● **How to complete this task**
Within the entries below, find the portion that opens with the line containing "18: (511, 86)" and closes with the line containing "42: (513, 26)". Retype that portion exactly and only.

● **Working data**
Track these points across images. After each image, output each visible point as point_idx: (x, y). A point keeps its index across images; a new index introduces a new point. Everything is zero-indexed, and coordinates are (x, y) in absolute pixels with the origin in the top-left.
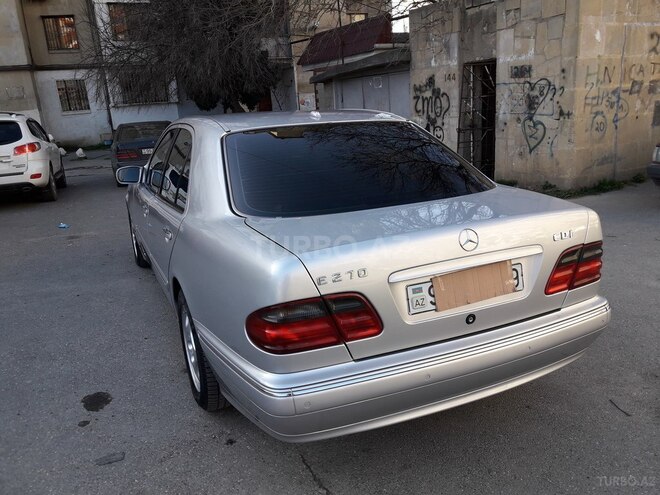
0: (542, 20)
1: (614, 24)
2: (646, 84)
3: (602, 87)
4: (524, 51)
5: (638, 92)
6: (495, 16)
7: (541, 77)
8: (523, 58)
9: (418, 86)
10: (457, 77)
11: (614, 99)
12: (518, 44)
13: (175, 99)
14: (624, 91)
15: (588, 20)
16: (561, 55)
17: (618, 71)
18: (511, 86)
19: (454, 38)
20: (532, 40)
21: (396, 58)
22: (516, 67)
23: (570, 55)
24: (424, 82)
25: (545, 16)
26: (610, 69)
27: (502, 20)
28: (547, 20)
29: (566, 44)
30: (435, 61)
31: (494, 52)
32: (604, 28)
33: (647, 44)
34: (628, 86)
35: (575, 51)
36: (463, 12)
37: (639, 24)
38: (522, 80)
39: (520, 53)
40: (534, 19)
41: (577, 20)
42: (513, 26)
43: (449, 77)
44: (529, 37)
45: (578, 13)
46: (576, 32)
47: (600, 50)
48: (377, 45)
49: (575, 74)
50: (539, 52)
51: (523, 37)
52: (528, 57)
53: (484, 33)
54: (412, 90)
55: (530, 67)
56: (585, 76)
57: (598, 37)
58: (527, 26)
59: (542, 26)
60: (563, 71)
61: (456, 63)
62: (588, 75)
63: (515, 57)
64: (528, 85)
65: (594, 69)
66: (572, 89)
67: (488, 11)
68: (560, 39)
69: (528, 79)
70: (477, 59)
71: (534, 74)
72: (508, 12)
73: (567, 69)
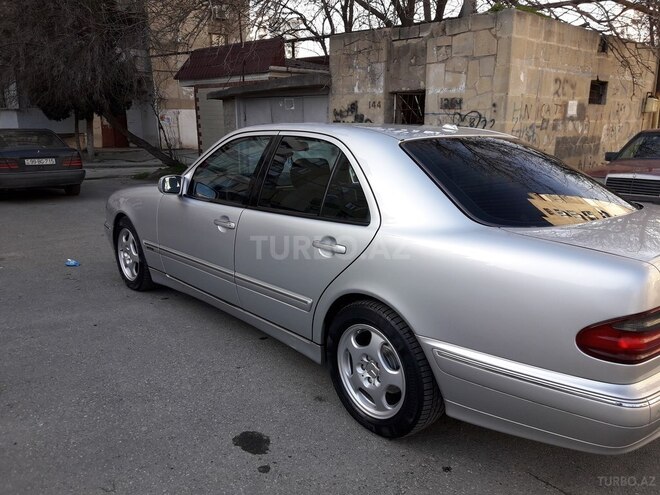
0: (474, 58)
1: (532, 67)
2: (551, 122)
3: (524, 122)
4: (456, 84)
5: (546, 128)
6: (424, 50)
7: (472, 109)
8: (454, 91)
9: (338, 110)
10: (382, 105)
11: (531, 133)
12: (449, 78)
13: (15, 105)
14: (538, 127)
15: (516, 62)
16: (492, 91)
17: (534, 109)
18: (441, 117)
19: (380, 67)
20: (463, 75)
21: (318, 81)
22: (446, 99)
23: (500, 92)
24: (346, 107)
25: (476, 55)
26: (529, 106)
27: (432, 54)
28: (479, 58)
29: (498, 81)
30: (359, 88)
31: (422, 83)
32: (526, 71)
33: (553, 88)
34: (539, 122)
35: (505, 88)
36: (390, 43)
37: (548, 69)
38: (452, 111)
39: (450, 87)
40: (466, 57)
41: (509, 61)
42: (443, 61)
43: (374, 105)
44: (460, 73)
45: (509, 55)
46: (507, 71)
47: (523, 90)
48: (272, 67)
49: (505, 108)
50: (469, 86)
51: (454, 72)
52: (459, 90)
53: (411, 65)
54: (331, 115)
55: (461, 100)
56: (512, 111)
57: (522, 78)
58: (459, 63)
59: (473, 64)
60: (494, 105)
61: (382, 92)
62: (515, 110)
63: (445, 90)
64: (458, 116)
65: (518, 106)
66: (502, 122)
67: (416, 45)
68: (492, 77)
69: (459, 111)
70: (404, 89)
71: (464, 106)
72: (439, 48)
73: (498, 104)
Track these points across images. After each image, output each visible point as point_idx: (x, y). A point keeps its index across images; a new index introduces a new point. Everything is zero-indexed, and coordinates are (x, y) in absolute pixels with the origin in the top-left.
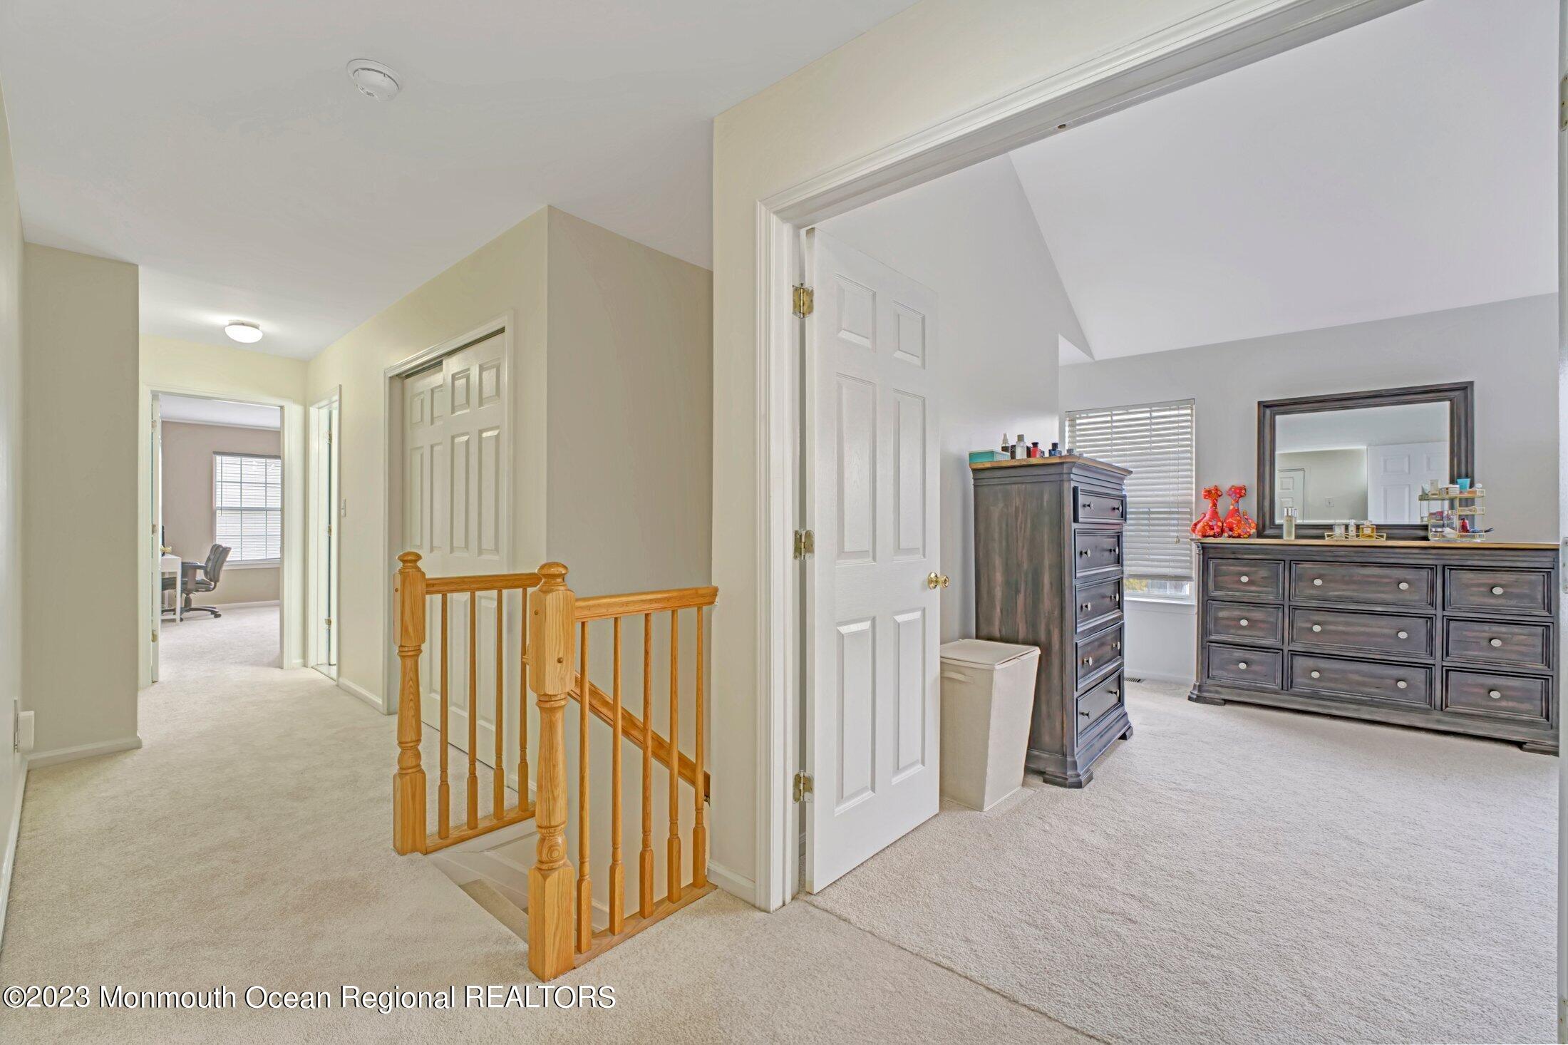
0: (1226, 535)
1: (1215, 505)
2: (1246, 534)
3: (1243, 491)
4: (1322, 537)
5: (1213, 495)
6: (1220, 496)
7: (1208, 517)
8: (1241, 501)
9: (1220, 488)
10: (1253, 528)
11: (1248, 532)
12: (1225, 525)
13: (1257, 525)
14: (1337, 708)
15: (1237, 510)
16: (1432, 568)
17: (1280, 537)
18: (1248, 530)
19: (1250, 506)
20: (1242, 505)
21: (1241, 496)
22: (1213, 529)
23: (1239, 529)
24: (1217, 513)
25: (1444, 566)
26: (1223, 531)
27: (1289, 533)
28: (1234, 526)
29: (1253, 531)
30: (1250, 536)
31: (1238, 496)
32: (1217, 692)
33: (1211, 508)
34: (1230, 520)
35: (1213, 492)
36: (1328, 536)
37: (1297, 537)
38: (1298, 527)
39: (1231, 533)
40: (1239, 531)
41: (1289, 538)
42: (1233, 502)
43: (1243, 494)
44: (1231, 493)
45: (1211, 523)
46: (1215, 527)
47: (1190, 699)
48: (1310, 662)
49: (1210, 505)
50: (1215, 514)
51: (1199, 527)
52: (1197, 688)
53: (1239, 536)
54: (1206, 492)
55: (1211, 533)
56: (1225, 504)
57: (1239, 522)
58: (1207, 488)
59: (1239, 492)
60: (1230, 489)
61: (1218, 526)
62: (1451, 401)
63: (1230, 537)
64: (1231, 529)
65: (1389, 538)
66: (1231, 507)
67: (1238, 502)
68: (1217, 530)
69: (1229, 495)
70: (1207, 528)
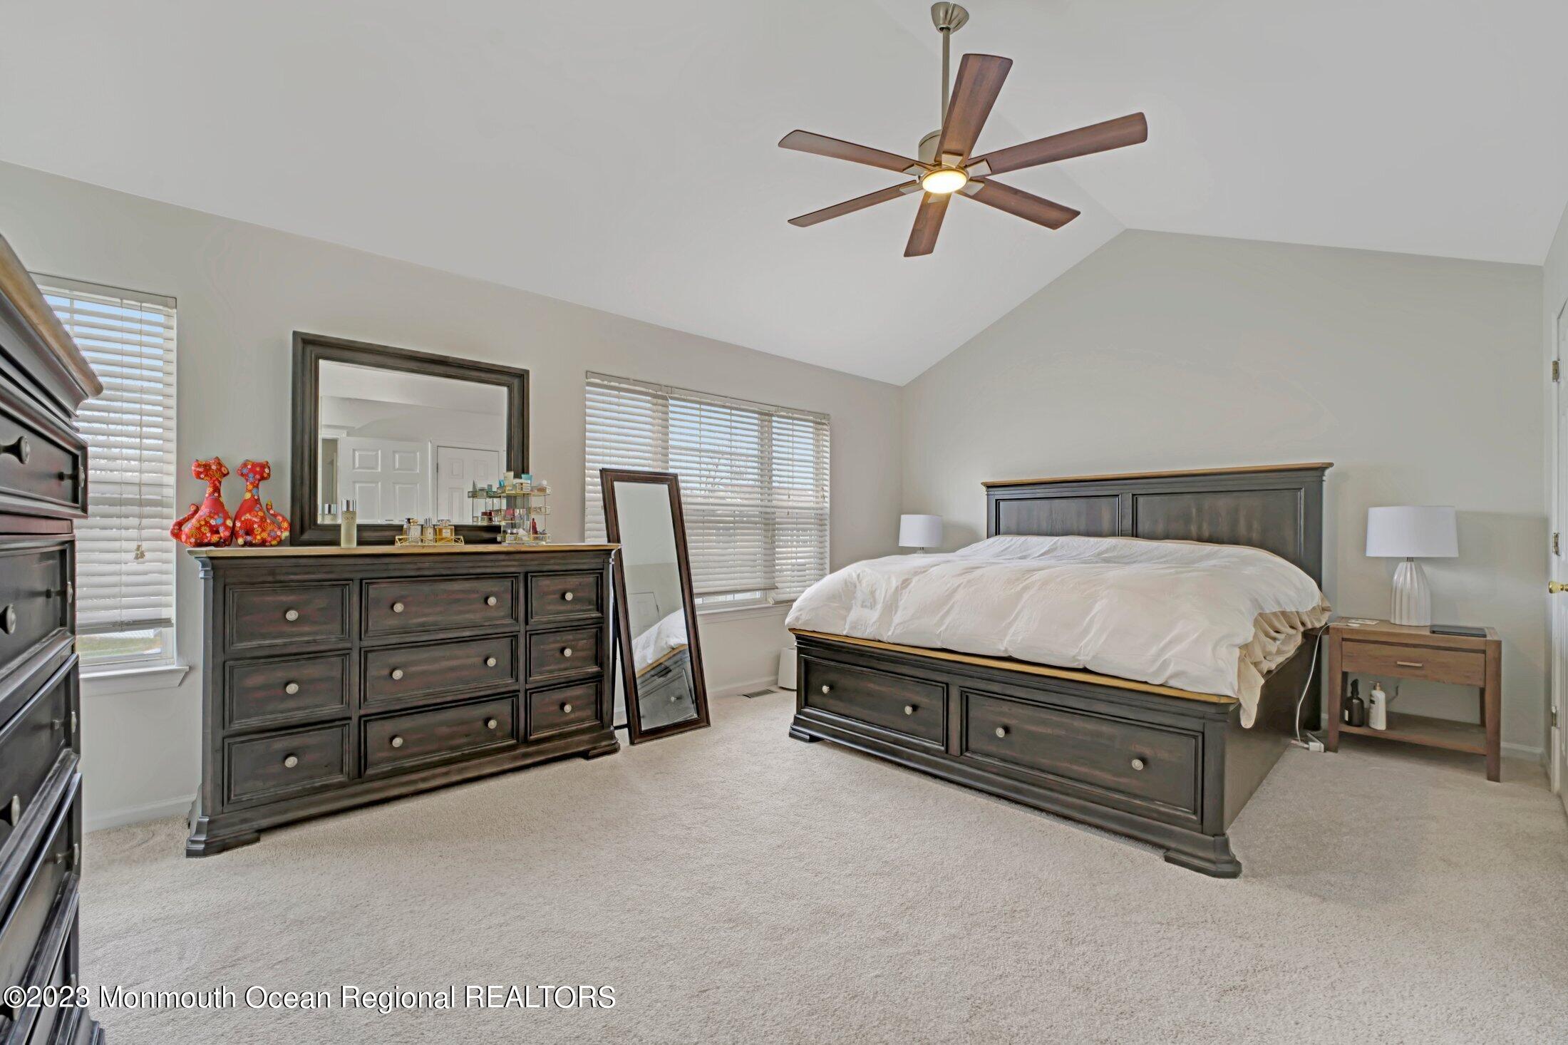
0: (241, 541)
1: (217, 489)
2: (275, 539)
3: (267, 471)
4: (392, 542)
5: (212, 472)
6: (225, 475)
7: (204, 511)
8: (262, 484)
9: (223, 462)
10: (285, 529)
11: (279, 536)
12: (238, 524)
13: (291, 525)
14: (424, 780)
15: (257, 501)
16: (513, 576)
17: (336, 543)
18: (279, 533)
19: (279, 495)
20: (265, 493)
21: (263, 478)
22: (217, 532)
23: (263, 530)
24: (221, 505)
25: (526, 574)
26: (234, 534)
27: (349, 540)
28: (256, 526)
29: (286, 534)
30: (281, 543)
31: (258, 477)
32: (245, 821)
33: (210, 495)
34: (248, 516)
35: (214, 467)
36: (400, 540)
37: (360, 543)
38: (361, 528)
39: (249, 538)
40: (265, 535)
41: (348, 544)
42: (250, 487)
43: (265, 475)
44: (245, 471)
45: (213, 522)
46: (221, 529)
47: (190, 854)
48: (389, 726)
49: (210, 490)
50: (218, 506)
51: (187, 528)
52: (205, 828)
53: (263, 543)
54: (199, 466)
55: (215, 538)
56: (234, 492)
57: (263, 519)
58: (202, 460)
59: (259, 472)
60: (245, 465)
61: (226, 527)
62: (508, 386)
63: (246, 544)
64: (249, 532)
65: (467, 542)
66: (248, 496)
67: (257, 487)
68: (224, 533)
69: (242, 475)
70: (205, 530)
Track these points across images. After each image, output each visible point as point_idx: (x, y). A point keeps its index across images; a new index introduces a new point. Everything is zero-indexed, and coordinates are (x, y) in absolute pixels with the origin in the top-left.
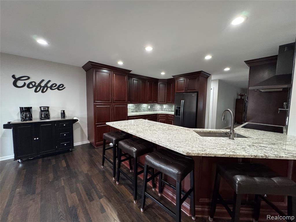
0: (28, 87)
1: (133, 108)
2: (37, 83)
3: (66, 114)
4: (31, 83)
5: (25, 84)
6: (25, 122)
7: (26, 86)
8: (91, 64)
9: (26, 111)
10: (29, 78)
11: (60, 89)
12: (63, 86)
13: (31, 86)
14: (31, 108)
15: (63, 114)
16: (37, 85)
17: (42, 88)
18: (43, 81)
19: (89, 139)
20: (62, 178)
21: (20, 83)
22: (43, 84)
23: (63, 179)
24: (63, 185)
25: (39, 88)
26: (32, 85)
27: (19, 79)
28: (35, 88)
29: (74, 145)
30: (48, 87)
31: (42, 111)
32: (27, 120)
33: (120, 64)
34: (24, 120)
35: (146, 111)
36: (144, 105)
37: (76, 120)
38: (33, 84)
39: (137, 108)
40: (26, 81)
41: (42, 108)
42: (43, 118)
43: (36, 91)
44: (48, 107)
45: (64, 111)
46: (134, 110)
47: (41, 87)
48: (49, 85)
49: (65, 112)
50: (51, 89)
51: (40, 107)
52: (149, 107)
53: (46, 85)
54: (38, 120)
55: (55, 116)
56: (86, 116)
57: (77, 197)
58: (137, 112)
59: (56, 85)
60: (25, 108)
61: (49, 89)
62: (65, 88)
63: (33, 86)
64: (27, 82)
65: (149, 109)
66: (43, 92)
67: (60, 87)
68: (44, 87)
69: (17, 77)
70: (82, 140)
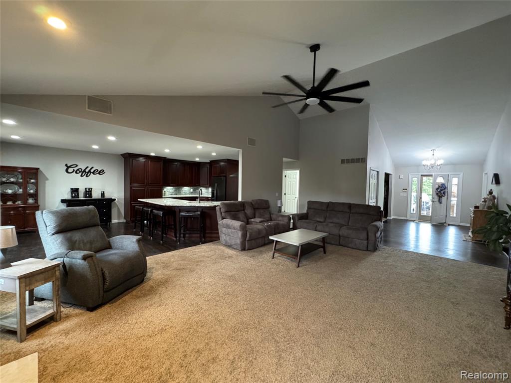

● **Response**
18: (511, 86)
19: (454, 38)
20: (532, 40)
21: (396, 58)
22: (516, 67)
23: (570, 55)
24: (424, 82)
25: (545, 16)
26: (610, 69)
27: (502, 20)
28: (547, 20)
29: (566, 44)
30: (435, 61)
31: (494, 52)
32: (604, 28)
33: (647, 44)
34: (628, 86)
35: (575, 51)
36: (463, 12)
37: (639, 24)
38: (522, 80)
39: (520, 53)
40: (534, 19)
41: (577, 20)
42: (513, 26)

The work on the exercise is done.